TASK DIRECTIONS
Your answer should consist of each line from the data below that contains "BLOG".

·····

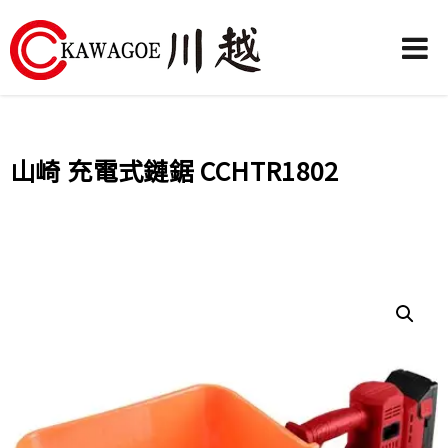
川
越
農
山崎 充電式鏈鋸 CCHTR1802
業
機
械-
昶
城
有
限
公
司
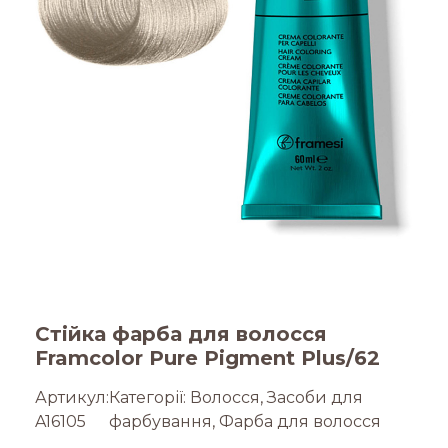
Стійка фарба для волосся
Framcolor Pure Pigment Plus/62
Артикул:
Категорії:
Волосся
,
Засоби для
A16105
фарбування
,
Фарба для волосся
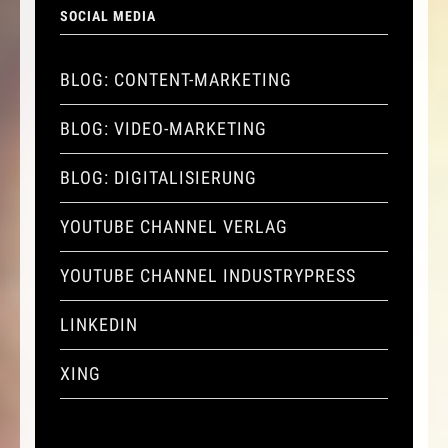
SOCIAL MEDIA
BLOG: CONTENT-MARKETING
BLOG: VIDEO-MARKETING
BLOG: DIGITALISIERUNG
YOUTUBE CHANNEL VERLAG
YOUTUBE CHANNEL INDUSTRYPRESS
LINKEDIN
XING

·····

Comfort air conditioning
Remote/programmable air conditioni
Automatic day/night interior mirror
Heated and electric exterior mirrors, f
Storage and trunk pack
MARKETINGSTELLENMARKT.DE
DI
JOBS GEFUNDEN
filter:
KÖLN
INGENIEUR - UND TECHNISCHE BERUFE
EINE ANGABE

·····

ANSWER FOR THE TASK
BLOG: CONTENT-MARKETING
BLOG: VIDEO-MARKETING
BLOG: DIGITALISIERUNG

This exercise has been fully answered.